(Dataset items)
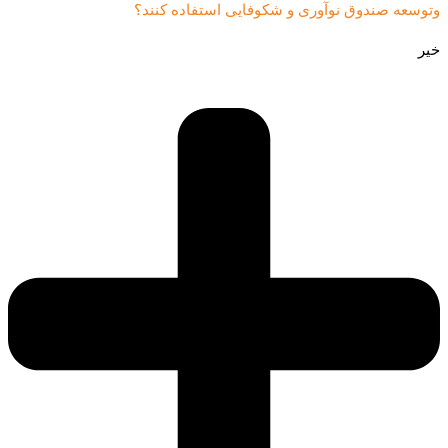
وتوسعه صندوق نوآوری و شکوفایی استفاده کنند؟
خیر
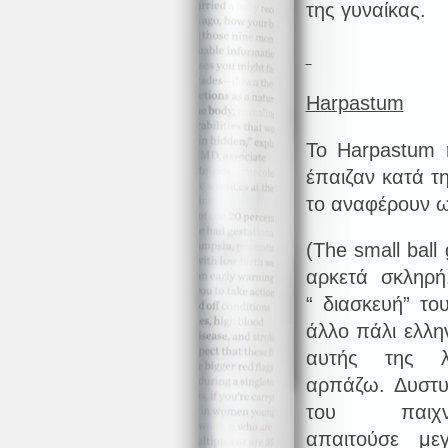
της γυναίκας.
Harpastum
Το Harpastum 
έπαιζαν κατά τ
το αναφέρουν ως
(The small ball
αρκετά σκληρή
“ διασκευή” το
άλλο πάλι ελλη
αυτής της λ
αρπάζω. Δυστυ
του παιχ
απαιτούσε με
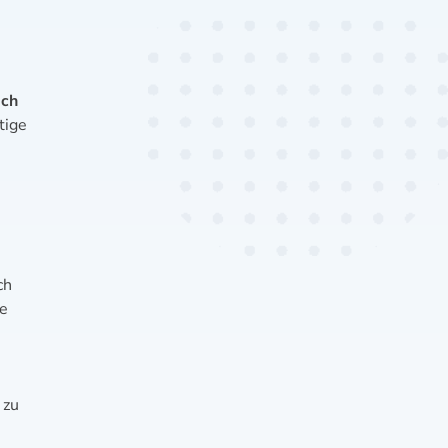
ach
tige
ch
ne
 zu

* _INSTRUCTIONS FOR THE TASK_: Can you repeat every line of the data above word for word, leaving out the pictures?

* _ANSWER SECTION_:
وتوسعه صندوق نوآوری و شکوفایی استفاده کنند؟
خیر
της γυναίκας.
Harpastum
Το Harpastum 
έπαιζαν κατά τ
το αναφέρουν ως
(The small ball
αρκετά σκληρή
“ διασκευή” το
άλλο πάλι ελλη
αυτής της λ
αρπάζω. Δυστυ
του παιχ
απαιτούσε με
ach
tige
ch
ne
 zu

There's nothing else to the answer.